»»
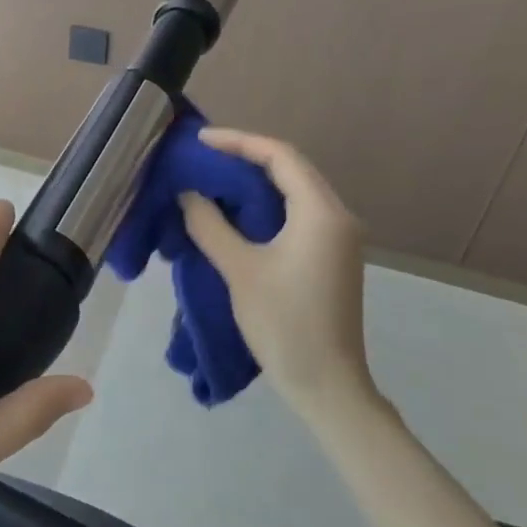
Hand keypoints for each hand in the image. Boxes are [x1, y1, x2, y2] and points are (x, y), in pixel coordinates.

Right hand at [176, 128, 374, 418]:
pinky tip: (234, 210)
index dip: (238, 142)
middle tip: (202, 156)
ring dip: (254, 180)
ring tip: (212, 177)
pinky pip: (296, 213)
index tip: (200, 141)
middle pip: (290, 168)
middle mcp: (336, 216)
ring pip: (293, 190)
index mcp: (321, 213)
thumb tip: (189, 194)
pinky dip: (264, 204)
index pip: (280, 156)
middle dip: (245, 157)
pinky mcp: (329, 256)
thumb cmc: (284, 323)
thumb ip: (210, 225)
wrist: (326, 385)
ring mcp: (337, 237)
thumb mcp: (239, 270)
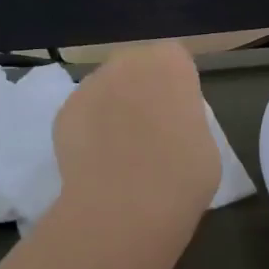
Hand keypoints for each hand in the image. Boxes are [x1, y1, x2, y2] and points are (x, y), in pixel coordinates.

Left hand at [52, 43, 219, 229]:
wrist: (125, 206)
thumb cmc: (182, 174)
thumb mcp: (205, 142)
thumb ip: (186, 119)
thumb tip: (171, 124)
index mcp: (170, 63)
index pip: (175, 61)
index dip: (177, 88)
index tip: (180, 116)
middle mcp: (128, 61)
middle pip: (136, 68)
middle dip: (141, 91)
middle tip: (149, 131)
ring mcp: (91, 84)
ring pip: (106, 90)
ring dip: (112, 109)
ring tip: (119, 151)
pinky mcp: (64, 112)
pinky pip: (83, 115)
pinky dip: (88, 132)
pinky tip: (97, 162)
««
§ **Exercise aim**
Above are some records; copy exactly the lines from the one with "index tip: (200, 141)" through the one with "wrist: (326, 385)", both included, and no others.

§ **Response to the exercise**
index tip: (200, 141)
middle pip: (290, 168)
middle mcp: (336, 216)
ring pip: (293, 190)
index mcp: (321, 213)
thumb tip: (189, 194)
pinky dip: (264, 204)
index pip: (280, 156)
middle dip: (245, 157)
pinky mcp: (329, 256)
thumb cmc: (284, 323)
thumb ip: (210, 225)
wrist: (326, 385)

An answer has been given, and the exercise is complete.